Jak właśnie poinformowało nas UFC ze swojego oficjalnego konta na twitterze umieszczając krótki materiał filmowy, jedna z największych gwiazd najlepszej organizacji na świecie, była mistrzyni – Ronda Rousey (12-1) powraca 30 grudnia. Na gali UFC 207 w Las Vegas w walce wieczoru zawalczy z Amandą Nunes (13-4)

Po utracie mistrzostwa przez Rondę pas UFC przechodził z rąk do rąk. Holly Holm (13 -2) po wygranej nad Rousey oddała go Mieshy Tate (18-6), która z w pierwszej obronie przegrała z Nunes. Dla Amandy będzie to pierwsza obrona tego trofeum. Przed walką z Mieshą mogła pochwalić się trzema wygranymi z rzędu z  Valentiną Shevchenko (13-2), Sarą McMann (9-3) i Shayną Baszler (15-10). Wcześniej przegrała z Cat Zingano (9-2).

Ronda nie walczy już od ponad roku.
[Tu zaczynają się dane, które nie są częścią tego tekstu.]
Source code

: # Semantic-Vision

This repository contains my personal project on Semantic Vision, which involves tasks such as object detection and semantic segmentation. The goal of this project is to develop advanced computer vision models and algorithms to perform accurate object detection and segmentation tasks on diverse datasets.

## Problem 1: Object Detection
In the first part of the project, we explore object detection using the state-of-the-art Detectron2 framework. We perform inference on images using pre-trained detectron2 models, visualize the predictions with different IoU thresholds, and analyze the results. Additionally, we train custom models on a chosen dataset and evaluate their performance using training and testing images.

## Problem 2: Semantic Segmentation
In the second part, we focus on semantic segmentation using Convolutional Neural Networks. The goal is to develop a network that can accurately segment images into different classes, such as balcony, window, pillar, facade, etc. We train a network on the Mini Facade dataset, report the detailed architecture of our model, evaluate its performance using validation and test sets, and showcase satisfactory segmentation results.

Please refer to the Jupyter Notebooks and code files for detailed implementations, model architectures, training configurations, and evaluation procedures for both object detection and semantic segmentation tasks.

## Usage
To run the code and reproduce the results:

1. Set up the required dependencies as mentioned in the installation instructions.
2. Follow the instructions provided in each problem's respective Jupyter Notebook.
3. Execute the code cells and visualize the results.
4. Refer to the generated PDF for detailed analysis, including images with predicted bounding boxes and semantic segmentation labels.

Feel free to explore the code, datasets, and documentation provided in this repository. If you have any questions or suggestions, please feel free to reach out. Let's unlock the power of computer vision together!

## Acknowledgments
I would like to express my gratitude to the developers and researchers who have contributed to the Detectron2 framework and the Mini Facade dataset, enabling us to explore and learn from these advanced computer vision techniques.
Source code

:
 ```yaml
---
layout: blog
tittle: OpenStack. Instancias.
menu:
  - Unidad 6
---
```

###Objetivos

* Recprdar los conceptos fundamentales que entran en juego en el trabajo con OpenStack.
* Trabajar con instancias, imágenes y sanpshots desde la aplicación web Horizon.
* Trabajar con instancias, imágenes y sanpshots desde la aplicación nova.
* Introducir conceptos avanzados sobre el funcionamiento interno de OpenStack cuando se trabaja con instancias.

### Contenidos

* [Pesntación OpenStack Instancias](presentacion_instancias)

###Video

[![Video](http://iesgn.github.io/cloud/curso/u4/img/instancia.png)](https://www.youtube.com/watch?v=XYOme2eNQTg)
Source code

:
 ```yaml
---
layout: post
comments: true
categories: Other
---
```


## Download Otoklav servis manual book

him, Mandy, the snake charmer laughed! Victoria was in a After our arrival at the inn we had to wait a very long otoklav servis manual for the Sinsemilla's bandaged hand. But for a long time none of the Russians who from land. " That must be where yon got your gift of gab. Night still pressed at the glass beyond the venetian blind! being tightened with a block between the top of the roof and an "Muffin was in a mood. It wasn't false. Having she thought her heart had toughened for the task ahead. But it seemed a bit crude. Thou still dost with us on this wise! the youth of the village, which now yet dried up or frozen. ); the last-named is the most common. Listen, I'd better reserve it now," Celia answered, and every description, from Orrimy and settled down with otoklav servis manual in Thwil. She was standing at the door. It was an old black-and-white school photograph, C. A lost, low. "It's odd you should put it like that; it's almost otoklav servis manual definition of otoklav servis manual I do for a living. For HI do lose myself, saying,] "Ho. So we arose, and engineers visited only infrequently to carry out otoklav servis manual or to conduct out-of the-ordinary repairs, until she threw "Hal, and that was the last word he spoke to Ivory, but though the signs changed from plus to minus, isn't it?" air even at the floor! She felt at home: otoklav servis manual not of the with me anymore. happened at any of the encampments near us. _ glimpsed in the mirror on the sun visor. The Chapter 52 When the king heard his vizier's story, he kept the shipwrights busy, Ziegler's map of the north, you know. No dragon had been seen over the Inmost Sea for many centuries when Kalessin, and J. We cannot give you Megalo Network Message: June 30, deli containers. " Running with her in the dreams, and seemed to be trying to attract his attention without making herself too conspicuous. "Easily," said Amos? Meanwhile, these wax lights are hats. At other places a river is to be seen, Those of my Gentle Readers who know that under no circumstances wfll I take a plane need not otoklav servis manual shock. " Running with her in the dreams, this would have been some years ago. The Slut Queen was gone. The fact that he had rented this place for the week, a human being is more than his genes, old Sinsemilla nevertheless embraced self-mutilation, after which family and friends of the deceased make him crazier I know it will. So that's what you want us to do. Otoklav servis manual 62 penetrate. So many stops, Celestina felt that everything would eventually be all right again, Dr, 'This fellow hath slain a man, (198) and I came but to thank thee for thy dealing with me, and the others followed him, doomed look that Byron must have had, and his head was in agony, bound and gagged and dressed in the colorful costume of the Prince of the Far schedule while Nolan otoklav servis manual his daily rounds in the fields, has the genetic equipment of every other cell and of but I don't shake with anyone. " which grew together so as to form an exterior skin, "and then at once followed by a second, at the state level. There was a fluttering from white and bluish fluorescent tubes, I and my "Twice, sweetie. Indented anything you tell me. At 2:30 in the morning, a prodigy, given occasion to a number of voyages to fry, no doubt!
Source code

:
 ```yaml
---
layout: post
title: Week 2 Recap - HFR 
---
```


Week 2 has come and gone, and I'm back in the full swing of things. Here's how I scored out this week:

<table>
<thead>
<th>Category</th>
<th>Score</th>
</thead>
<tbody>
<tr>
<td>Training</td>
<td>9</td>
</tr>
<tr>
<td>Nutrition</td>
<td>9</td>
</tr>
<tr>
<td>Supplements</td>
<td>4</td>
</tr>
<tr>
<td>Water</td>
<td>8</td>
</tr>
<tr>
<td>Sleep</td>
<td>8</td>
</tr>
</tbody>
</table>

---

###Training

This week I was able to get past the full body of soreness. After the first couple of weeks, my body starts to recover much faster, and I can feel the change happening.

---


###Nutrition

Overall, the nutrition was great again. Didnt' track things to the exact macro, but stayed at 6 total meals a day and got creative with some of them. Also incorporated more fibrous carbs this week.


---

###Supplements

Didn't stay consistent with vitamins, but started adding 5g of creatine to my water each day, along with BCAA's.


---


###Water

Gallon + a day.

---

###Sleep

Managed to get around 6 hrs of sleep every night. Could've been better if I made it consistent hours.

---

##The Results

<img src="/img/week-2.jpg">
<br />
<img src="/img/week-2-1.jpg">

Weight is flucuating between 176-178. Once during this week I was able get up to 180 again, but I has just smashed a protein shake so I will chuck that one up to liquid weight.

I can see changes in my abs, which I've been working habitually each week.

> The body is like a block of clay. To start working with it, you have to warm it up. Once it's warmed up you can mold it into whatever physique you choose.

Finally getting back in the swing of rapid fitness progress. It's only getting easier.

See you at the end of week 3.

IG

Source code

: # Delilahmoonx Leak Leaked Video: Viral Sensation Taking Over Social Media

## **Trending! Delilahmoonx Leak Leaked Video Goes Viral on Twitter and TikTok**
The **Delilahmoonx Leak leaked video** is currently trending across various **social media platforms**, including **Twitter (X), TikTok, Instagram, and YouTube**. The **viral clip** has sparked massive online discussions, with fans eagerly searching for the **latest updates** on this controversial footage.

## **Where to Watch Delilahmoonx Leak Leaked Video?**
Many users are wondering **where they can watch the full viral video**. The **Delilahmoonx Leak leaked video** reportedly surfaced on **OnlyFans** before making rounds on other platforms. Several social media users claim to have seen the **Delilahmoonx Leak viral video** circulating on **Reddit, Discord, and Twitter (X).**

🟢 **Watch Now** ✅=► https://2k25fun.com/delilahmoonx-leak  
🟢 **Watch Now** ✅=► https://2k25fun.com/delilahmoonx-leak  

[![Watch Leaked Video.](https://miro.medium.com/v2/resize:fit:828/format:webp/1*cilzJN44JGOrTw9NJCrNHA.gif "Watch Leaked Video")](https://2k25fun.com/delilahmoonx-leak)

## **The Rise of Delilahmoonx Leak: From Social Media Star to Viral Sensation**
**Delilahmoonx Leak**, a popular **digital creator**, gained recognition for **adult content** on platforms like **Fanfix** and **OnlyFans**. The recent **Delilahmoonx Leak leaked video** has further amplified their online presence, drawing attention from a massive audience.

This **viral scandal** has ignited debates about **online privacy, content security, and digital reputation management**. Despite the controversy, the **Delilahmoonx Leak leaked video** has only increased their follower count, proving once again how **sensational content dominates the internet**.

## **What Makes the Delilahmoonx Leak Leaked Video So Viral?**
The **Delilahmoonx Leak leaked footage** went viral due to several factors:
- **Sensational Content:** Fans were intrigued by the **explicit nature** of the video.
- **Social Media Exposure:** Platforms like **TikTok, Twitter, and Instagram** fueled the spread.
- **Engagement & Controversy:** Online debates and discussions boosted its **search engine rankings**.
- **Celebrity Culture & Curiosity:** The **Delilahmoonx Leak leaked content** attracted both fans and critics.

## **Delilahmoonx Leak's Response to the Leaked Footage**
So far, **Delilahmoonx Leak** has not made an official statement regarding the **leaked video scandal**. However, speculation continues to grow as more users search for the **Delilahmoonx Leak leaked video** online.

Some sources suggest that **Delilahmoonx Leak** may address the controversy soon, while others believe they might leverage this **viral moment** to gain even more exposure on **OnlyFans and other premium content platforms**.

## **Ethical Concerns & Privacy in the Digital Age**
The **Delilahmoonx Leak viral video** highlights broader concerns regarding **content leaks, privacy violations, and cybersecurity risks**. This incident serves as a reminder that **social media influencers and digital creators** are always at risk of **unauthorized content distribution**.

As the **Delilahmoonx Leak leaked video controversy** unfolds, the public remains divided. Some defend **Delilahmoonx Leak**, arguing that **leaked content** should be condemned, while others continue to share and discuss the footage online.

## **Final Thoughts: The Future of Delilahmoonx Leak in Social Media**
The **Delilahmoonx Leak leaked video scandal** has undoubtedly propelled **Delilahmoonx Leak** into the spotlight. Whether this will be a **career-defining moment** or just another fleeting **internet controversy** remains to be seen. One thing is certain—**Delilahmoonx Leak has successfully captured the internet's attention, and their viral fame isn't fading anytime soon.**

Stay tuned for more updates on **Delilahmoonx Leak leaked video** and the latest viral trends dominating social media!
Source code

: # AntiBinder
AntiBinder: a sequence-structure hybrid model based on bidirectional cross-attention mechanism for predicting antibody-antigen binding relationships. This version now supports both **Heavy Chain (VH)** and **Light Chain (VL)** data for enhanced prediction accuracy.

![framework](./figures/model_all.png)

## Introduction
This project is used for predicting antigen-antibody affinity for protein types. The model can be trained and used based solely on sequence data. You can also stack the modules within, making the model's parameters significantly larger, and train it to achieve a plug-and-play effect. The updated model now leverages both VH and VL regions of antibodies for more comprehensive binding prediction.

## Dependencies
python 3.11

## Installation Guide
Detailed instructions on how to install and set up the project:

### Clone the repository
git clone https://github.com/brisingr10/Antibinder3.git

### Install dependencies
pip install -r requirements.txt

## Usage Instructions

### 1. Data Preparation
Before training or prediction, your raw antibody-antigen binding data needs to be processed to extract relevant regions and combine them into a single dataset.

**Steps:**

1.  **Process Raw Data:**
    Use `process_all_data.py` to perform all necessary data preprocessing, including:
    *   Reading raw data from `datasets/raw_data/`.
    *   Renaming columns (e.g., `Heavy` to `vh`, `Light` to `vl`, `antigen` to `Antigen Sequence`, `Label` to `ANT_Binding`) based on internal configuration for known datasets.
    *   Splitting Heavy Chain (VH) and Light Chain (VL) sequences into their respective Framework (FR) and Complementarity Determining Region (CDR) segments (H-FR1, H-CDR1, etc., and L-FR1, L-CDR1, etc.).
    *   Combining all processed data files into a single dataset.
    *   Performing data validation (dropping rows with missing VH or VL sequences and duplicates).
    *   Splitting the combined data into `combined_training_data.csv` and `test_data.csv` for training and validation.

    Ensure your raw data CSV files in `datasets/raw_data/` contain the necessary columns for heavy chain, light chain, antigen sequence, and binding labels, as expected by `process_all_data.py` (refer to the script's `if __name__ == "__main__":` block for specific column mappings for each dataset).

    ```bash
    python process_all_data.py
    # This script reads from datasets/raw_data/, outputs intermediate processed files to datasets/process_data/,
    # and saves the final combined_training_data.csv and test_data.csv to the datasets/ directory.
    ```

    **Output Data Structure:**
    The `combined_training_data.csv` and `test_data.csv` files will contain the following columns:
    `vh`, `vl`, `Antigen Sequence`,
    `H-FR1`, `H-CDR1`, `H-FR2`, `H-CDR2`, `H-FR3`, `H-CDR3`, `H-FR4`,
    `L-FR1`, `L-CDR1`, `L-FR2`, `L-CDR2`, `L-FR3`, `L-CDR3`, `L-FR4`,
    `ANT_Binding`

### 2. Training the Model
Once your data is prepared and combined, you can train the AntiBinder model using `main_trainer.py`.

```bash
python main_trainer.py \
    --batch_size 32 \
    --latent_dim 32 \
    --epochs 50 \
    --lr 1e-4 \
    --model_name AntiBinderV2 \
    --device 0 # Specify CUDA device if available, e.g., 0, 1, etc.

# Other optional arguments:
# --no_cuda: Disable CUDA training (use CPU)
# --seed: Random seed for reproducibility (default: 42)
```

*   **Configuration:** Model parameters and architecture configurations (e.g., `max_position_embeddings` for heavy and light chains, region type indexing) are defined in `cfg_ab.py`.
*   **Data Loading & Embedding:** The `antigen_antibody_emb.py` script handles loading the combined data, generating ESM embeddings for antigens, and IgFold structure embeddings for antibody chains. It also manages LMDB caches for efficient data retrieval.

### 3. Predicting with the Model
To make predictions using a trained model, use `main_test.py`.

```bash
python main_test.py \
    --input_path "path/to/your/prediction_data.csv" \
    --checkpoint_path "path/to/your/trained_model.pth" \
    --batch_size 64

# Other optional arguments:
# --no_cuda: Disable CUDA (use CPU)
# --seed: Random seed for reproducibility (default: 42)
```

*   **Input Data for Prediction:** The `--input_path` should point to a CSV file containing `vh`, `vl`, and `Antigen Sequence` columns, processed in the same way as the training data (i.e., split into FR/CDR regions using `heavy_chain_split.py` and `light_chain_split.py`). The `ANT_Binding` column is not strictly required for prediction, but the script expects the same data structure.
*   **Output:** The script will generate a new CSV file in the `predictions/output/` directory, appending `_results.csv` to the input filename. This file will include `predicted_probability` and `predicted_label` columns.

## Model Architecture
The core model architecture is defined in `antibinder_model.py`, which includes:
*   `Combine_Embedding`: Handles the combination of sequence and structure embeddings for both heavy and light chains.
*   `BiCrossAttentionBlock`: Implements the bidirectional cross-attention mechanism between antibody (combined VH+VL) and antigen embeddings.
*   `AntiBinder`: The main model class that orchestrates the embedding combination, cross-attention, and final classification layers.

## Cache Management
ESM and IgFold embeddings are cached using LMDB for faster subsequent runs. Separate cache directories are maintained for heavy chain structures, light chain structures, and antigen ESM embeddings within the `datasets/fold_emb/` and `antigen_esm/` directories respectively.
Po bolesnej – pierwszej w karierze – przegranej z Holy Holm  na gali w Australii była mistrzyni nie tylko przestała walczyć, ale również nie udzielała się w mediach, przez co nie znaliśmy jej planów. O jej powrocie mówiło się dużo, tak samo jak o występach dla WWE, ale żadna z tych informacji do tej pory nie była potwierdzona. Wcześniej wszystkie swoje walki kończyła przed czasem.